--- TASK INSTRUCTIONS ---
From the gradient descent notes below, print the stretch from "When the values" through "a higher value." word for word.

--- PROVIDED PASSAGE ---
Most regression and classification models are solved using these functions. There are others that are used and in general, any function that holds the basic property *'higher for worse results, lower for better results'* can be a loss function. 

## Gradient descent

The simplest and most fundamental optimisation algorithm is the Gradient Descent.

The gradient is the multivariate generalisation of the derivative concept. 

$f(x) = fx^2+3x-3$ 

Goal: find the minimum of this function.

The first step is to find the first derivative of the funciton.

$f'(x) = 10x+3$

The second step is to choose any arbitrary number (e.g. $x_0=4$) and then calculate a different number ($x_1=?$) using the update rule:

$x_{i+1}=x_i-\eta f'(x_i)$

$x_1=4-\eta[10\times4+3] = 4- \eta_43$

$\eta$(eta) is the learning rate. The rate at which the ML algorithm forgets old beliefs for new ones.

Using the update rule we can find $x_1, x_2, x_3, \dots, x_n$ 

When the values stop updating using that function, we know the minimum is reached. The first derivative of the function is zero:

$\eta f'(x_i) = 0$

Eventually it will become: 

$x_{i+1} = x_i$


If eta is too small, it will take too long to get to the minimum point. If it is too large, it will never reach the minimum and will oscillate at a higher value. 

Generally, we want the learning rate to be high enough so we can reach the closest minimum in a rational amount of time. We want it to be low enough so we dont oscillate around the minimum.

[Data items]
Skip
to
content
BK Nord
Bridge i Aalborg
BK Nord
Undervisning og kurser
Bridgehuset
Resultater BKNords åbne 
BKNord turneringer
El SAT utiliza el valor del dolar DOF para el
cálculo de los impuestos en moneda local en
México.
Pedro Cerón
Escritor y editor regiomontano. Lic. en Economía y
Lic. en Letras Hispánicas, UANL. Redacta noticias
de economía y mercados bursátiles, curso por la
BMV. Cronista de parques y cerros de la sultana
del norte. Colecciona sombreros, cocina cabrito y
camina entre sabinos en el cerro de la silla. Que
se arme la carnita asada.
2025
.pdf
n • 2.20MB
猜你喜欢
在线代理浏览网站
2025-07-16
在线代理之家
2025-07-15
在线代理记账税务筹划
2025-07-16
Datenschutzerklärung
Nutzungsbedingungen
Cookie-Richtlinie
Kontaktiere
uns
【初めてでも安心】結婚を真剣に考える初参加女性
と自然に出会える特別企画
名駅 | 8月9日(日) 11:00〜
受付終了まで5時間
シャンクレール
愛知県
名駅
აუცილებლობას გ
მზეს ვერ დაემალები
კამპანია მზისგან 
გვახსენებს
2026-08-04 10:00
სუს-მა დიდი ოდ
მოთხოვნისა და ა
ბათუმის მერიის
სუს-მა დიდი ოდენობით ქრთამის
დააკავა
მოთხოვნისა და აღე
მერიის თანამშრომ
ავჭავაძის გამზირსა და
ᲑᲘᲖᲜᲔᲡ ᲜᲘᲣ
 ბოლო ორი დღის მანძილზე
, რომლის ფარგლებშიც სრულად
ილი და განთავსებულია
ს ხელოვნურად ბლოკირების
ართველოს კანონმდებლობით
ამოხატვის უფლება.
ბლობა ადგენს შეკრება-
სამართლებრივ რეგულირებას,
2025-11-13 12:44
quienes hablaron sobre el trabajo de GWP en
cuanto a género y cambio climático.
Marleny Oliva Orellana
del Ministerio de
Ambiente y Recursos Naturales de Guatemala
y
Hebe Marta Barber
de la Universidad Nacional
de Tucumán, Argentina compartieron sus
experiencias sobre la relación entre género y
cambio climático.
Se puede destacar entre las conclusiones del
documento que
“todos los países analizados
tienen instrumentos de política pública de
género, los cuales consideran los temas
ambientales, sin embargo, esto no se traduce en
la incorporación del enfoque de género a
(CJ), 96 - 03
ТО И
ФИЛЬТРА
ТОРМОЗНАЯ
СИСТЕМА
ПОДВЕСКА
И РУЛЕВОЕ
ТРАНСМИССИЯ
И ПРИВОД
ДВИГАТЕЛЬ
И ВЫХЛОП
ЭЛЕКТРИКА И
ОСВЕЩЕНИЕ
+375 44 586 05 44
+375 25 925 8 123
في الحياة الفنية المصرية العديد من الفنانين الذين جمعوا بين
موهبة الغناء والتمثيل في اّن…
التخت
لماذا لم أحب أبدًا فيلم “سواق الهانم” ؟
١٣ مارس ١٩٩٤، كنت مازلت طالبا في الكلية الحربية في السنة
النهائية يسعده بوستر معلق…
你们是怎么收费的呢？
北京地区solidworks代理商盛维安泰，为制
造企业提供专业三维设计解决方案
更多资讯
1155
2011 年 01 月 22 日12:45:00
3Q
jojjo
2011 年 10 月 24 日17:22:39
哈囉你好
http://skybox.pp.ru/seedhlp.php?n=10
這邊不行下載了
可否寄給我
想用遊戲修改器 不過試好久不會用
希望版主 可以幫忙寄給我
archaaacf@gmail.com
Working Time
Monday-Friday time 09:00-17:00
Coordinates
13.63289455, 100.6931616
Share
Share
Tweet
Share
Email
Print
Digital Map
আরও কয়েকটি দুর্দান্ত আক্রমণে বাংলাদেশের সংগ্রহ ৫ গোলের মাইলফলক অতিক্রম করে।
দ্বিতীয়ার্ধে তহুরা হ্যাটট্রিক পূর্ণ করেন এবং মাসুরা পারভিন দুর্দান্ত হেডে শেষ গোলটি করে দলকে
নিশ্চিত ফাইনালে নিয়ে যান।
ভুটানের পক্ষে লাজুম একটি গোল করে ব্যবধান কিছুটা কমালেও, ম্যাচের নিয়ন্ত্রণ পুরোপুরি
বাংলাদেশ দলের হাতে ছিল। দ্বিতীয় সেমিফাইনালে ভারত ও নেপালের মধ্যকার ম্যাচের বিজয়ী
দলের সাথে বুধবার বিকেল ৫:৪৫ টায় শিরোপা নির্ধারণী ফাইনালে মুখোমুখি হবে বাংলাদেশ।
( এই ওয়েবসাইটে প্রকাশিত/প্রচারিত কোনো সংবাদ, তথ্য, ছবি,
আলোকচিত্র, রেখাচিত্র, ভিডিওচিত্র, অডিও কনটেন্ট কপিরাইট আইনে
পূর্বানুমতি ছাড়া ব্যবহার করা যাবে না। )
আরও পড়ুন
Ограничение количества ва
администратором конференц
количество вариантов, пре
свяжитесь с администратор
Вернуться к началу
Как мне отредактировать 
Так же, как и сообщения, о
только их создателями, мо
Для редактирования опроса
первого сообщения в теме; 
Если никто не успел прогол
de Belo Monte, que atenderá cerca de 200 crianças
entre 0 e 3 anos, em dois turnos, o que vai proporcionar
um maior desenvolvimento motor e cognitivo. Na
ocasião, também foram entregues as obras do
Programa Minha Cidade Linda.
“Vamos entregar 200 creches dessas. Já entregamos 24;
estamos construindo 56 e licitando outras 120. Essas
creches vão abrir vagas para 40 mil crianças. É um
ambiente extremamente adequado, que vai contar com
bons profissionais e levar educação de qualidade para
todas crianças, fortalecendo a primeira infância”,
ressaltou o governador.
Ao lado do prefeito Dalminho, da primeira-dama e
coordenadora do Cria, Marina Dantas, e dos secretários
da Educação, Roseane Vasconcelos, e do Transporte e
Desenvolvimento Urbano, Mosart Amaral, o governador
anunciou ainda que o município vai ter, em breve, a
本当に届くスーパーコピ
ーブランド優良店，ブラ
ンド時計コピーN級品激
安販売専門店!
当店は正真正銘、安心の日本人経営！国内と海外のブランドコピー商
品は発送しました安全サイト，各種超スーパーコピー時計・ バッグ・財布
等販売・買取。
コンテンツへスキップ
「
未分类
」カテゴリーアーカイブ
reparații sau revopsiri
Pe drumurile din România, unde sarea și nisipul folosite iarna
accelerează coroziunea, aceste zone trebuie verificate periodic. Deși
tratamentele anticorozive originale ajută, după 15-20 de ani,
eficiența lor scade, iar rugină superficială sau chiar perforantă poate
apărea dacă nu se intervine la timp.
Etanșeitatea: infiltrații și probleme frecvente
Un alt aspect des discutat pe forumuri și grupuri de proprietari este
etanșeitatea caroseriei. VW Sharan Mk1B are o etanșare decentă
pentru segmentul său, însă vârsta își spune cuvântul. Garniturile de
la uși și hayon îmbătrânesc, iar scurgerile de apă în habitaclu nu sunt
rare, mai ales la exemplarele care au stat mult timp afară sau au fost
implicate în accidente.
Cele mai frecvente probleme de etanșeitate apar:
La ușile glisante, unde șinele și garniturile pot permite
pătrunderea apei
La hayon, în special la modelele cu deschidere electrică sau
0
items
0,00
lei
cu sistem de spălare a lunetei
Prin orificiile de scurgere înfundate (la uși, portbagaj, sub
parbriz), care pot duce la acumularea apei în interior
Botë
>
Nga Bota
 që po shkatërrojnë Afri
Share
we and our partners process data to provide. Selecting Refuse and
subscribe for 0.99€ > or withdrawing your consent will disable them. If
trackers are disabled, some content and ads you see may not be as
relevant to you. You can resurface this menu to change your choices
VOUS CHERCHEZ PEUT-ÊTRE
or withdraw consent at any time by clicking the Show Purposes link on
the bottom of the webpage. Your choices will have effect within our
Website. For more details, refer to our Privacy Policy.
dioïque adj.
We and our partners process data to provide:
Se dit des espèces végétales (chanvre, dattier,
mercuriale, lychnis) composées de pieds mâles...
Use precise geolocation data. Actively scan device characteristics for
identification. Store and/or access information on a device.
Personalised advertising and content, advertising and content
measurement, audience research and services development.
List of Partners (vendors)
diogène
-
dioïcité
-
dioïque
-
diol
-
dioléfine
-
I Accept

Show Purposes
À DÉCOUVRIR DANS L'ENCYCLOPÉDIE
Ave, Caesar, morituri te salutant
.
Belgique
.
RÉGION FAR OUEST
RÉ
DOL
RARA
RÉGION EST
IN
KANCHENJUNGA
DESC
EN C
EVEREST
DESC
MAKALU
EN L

--- WRITTEN SOLUTION ---
When the values stop updating using that function, we know the minimum is reached. The first derivative of the function is zero:

$\eta f'(x_i) = 0$

Eventually it will become: 

$x_{i+1} = x_i$


If eta is too small, it will take too long to get to the minimum point. If it is too large, it will never reach the minimum and will oscillate at a higher value.